Well, last week I tried to make this cake because I wanted to create this lovely cake that's a combination of delicious almond toffee and a soft chiffon cake. But the result was not what I wanted.
As I made the almond toffee and pour it into the pan then poured the cake batter or it and baked it together (it's easy and time saving). But the toffee came out not crispy and the moisture from the topping weighed down the cake too.
So, I changed the method this time (and adjusted the recipe to make it not too sweet too).
I baked it twice.
First, I baked the chiffon and let it cool completely. Chiffon cake is fragile, you need to let it set to get soft and fluffy cake.
After the cake became ready, I made the almond toffee, poured it over the cake, and baked it again to set the toffee.
And the result is "Super yummy", haha.
It takes much more time than the first method but you will get a very soft cake and crispy almond toffee, that I think you will love it!!!!!
Florentine chiffon
Makes 20 cm cake
Chiffon cake
3 ....................... Egg yolks (60 g)
1/4 tsp .............. Salt
1/2 tsp ................ Vanilla extract
40 g .................. Granulated sugar
30 g ................... Rice bran oil
90 g ................... Milk
105 g ................... Cake flour
1/2 tsp ................ Baking powder
3 ....................... Egg whites (90 g)
1/4 tsp ............... Cream of tartar
60 g .................. Granulated sugar
Almond topping
75 g ................... Water
75 g ................... Granulated sugar
75 g ................... Honey
75 g ................... Whipping cream
90 g ................... Sliced almonds
1 1/2 tsp ............ Rice bran oil
Preheat an oven to 170℃
Line the base of a 20 x 20 cm. pan with baking paper.
Beat the egg yolks, then add the salt and vanilla, and whisk to combine.
Add the 40 g of sugar and whisk until light in color.
Pour the oil into the bowl, whisk until combined.

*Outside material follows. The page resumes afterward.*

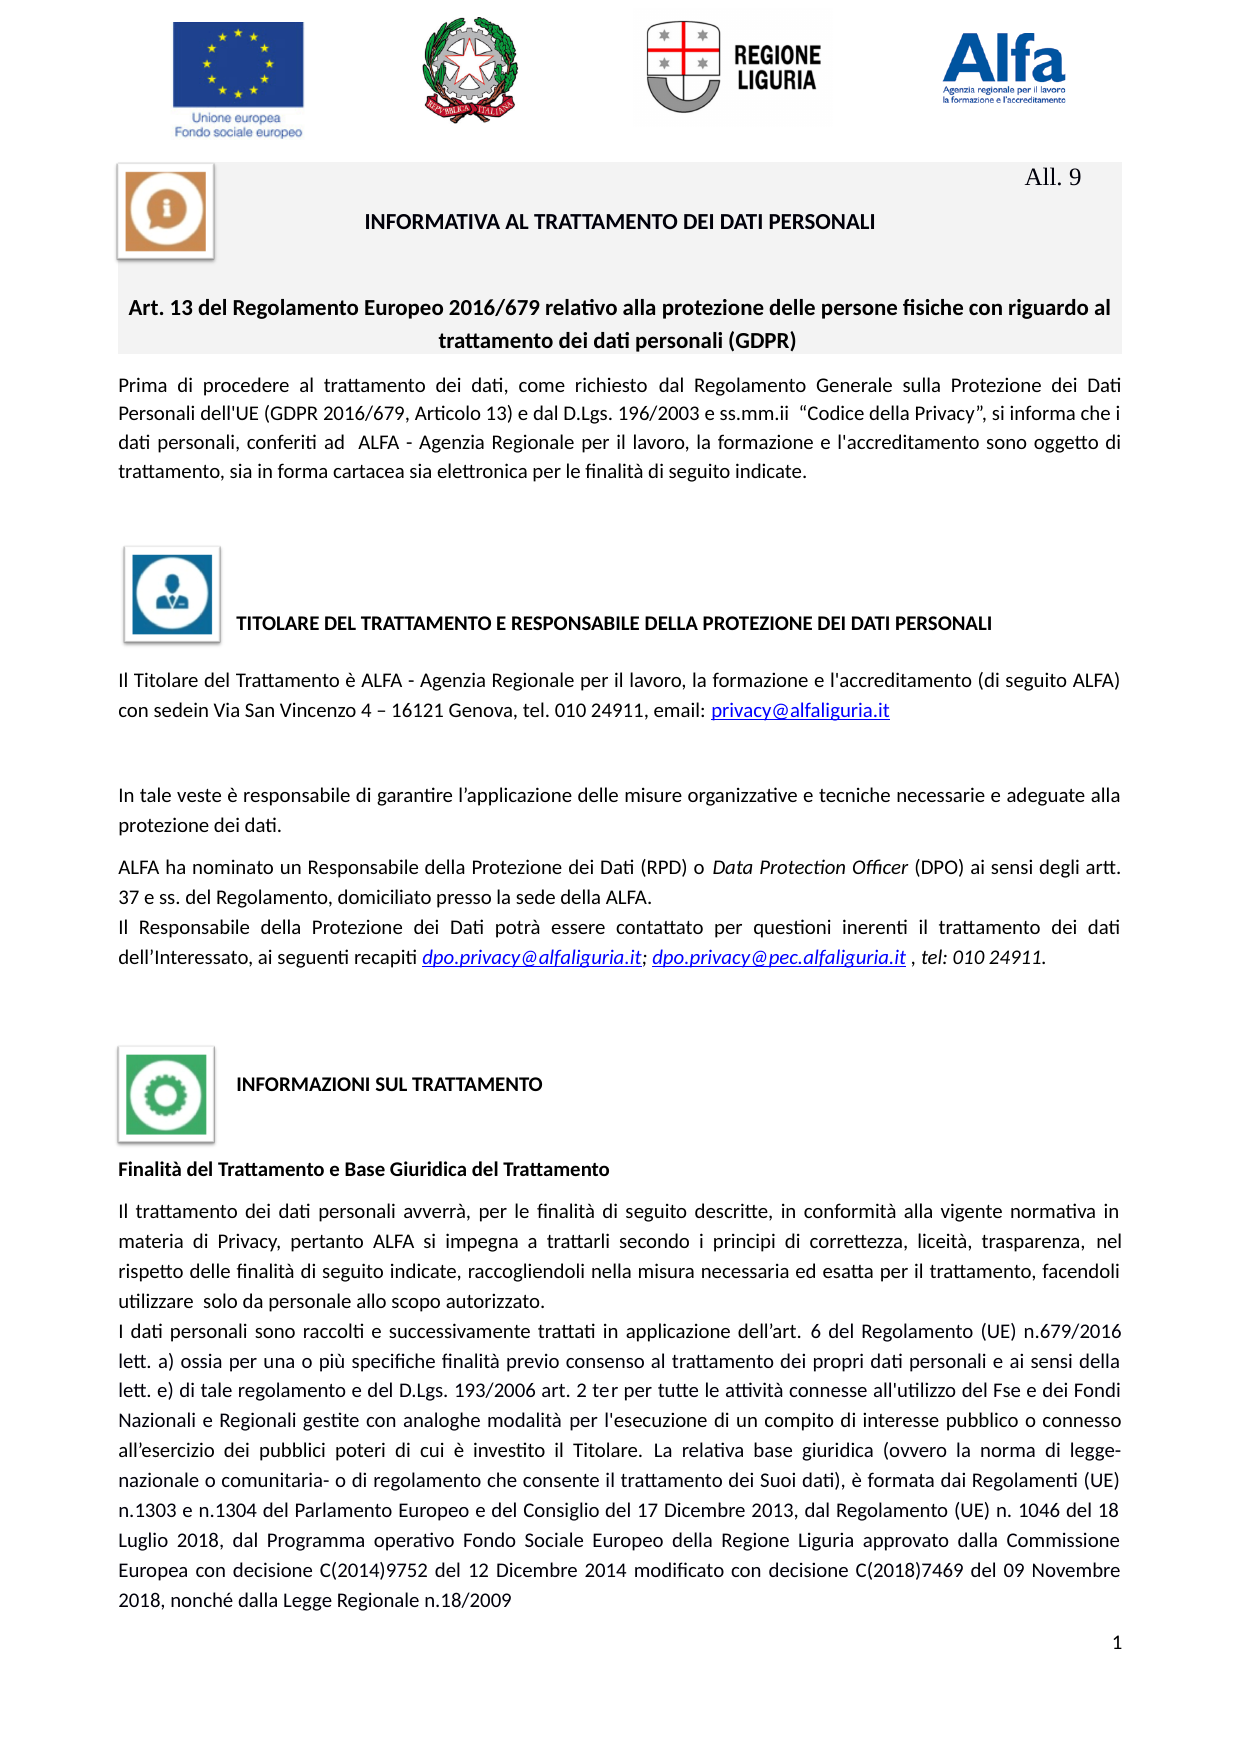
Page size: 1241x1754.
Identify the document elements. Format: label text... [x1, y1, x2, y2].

Pour the milk into the bowl, whisk until combined.
Sift the flour and baking powder into the bowl.
Whisk until combined.
Beat the egg whites with cream of tartar until foamy, add the 60 g of the sugar gradually.
Until fully combined.
Pour the batter into the prepared pan. Tap lightly to remove large air bubbles
Bake in 170℃ Preheated oven for 40-45 minutes.
Let the cake cool completely (or at least 2 hours) before using.
Before making the topping preheat the oven to 180℃.
Put the water, honey, and sugar into a saucepan. Place over medium heat.
Place the saucepan over low heat.
Let it boil for 5 minutes.
Remove from the heat pour the almonds and oil into the saucepan and stir to combine.
Pour the topping onto the cake and spread to level it.
Bake in 180℃ Preheated oven for 20-25minutes.
Let the cake cool completely on a wire rack.
When the cake cools, cut it into pieces before serving.